Cartagena is quite well known for a local speciality coffee called a Café Asiatico. Similar to Vietnamese coffee, this drink can only be found in Cartagena and some surrounding towns and villages in Murcia. It is made by mixing coffee, condensed milk, cognac and topped with a local liquor known as Licor 43. There are many cafes that serve it along the main pedestrian streets of Cartagena.
Licor 43 is a Spanish liqueur. It’s 43 different ingredients include citrus and fruit juices, flavoured with vanilla and other aromatic herbs and spices.
I love the smell of fresh churros frying away, then dipping these tasty fried treats into a cup of thick chocolate. The best place in Cartegena for churros is Churreria Tofi .
A local favourite it is to be found just north of the main centre on the corner of Calle Angel Bruna and Muralla de Tierra and it serves up Porras which are thicker churros as well as traditional churros con chocolate. Churros will set you back around €3.00
Cartagena has lots of very tempting and great value restaurants and cafes. Most of them have a menu del dia for €10-€12.
These are some locals favourites
The Cafetería El Molinete at Calle Balcones Azules has offered good-value seafood and meat dishes.
The Cibus gastrobar Plaza Jose Marias Artres has an €18 menu including gazpacho, bacalao (cod) and dessert.
Cerverceria La Mejillonera Calle Mayor is another local favourite great value tapa with a wide selection of choices.
In need of something more substantial? Check out Taberna A La Brasa which offers a €20 tasting menu that includes salad, paella, a mixed grill and a drink.
Or El Encuentro that offers a range of paellas, and apparently the best steak in town
If you want to try a classic Murcian dish you need to find caldero which is the Murcian equivalent of a paella. This rice dish is very typical of the region and is usually presented in its own flat two-handled pan The rice should be cooked over an open wood fire and the fish is served separately with an aioli style sauce.

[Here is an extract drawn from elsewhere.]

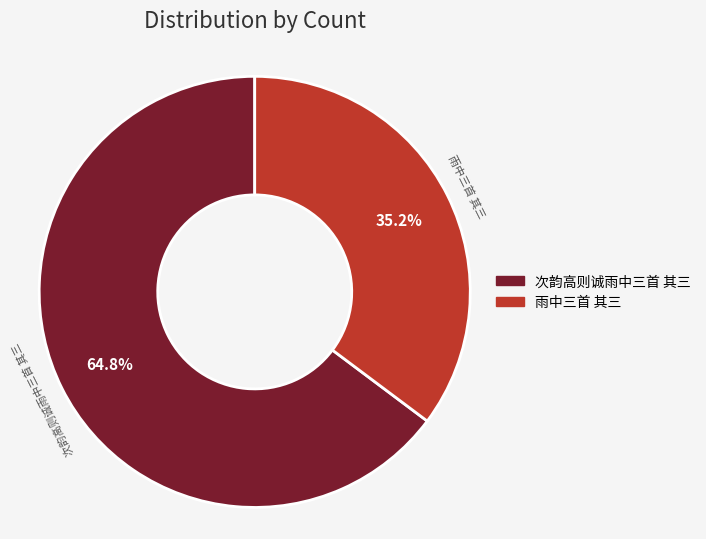

How much of the chart is everything except 次韵高则诚雨中三首 其三?

35.2%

Casa Del Pescador on the Plaza de la Isla near the Marina is said to be an unobtrusive almost shabby little place but the locals love it for their caldero.

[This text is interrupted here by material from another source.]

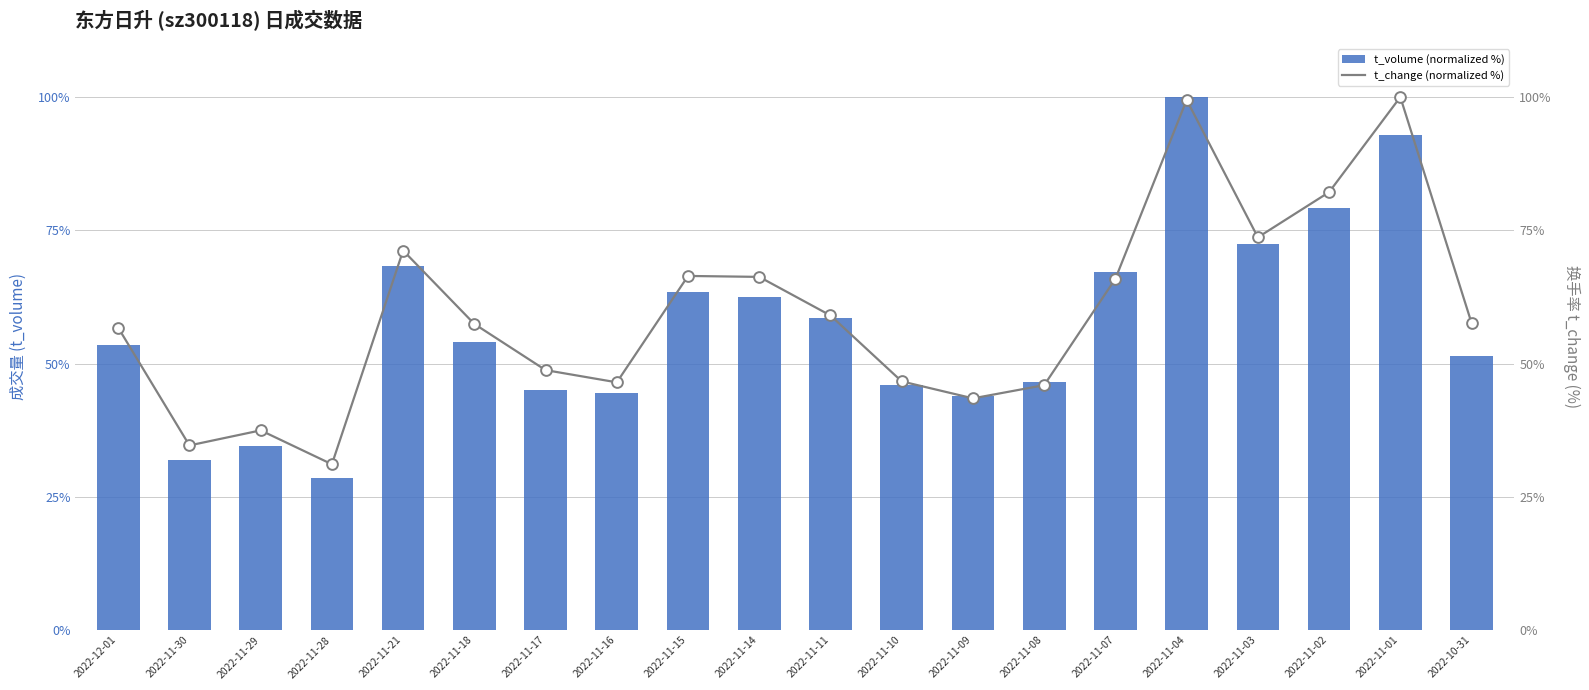

What are all the series names shown in the legend?

t_volume (normalized %), t_change (normalized %)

You simply can’t visit Cartagena or any place in Spain without enjoying some tapa. Cartagena is no different from any other area in the south of Spain and offers some amazing value tapa restaurants.
El Tranvia has two locations along Calle Mayor with plenty of outdoor seating. Enjoy some local wines with your free tapa – one tapa per glass of wine or beer. You can also choose from a full menu where you can order larger portions of the tapa you tried or a range of traditional southern Spanish dishes.

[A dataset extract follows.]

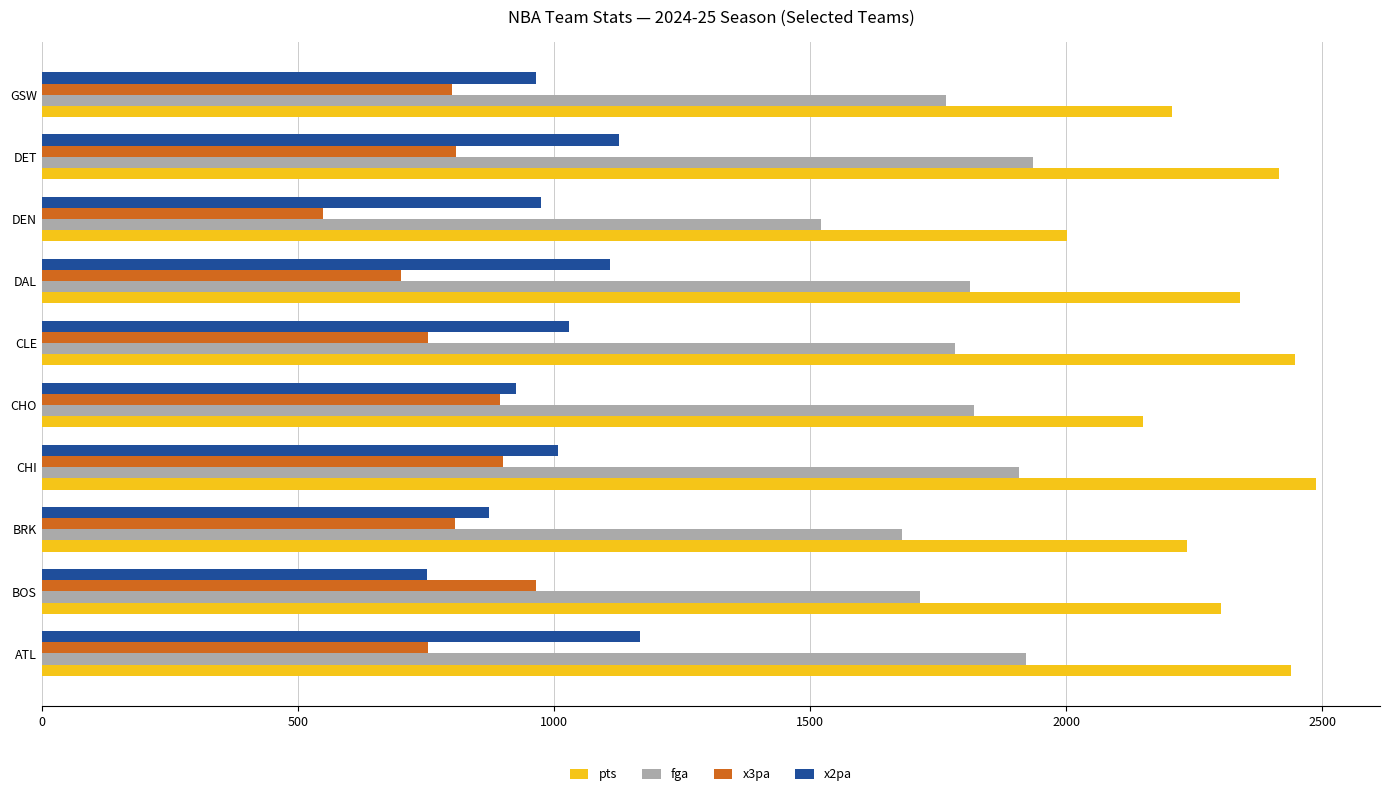

What is the average value of the pts series?

2303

La Tapa – 13 Plaza Flores. Possibly one of the best tapas bars in Murcia! Try the caballitos (battered prawns – another local speciality) and come back later to get paparajote for dessert (don’t eat the leaves)!
Las Viandas – 2 Calle Pascual. A local favourite! The palitos de berenjena(aubergine sticks) come highly recommended.
La Uva Jumiliana renowned for its patatas bravas a dish of diced potatoes with a spicy paprika sauce and cheap at €1.80 each. Locals also recommend the Pollo Kentucky tapa.
Where to Stay in Cartagena, Spain
If you’re planning to spend the night in Cartagena or have a few extra days in the city, here are some recommended places to stay.
The NH Cartagena Plaza Héroes de Cavite. A first-class hotel with great ratings the hotel is in an old Naval building. the city was short of an outstanding place to stay. The property brings boutique touches to an old naval building. The hotel is just a short walk from the port and 200 m from the Roman Theatre. It offers free Wi-Fi access throughout the hotel. The hotel is set in a quiet pedestrian area next to Cartagena Town Hall. Concepción Castle is also nearby. The beaches of the Costa Calida are just 3 km away.
Hotel Los Habañeros Calle San Diego. A budget hotel that is located close to the port bus and train stations. Rooms are clean and spacious.
Pensión Balcones Azules is ideally located in the old city on the corner of Calle Balcones Azules and Calle Ignacio García. A basic clean and simple hotel.
So as you can see Cartagena Spain and Cartagena Columbia are two very different cities and Cartagena Spain is well worth a visit.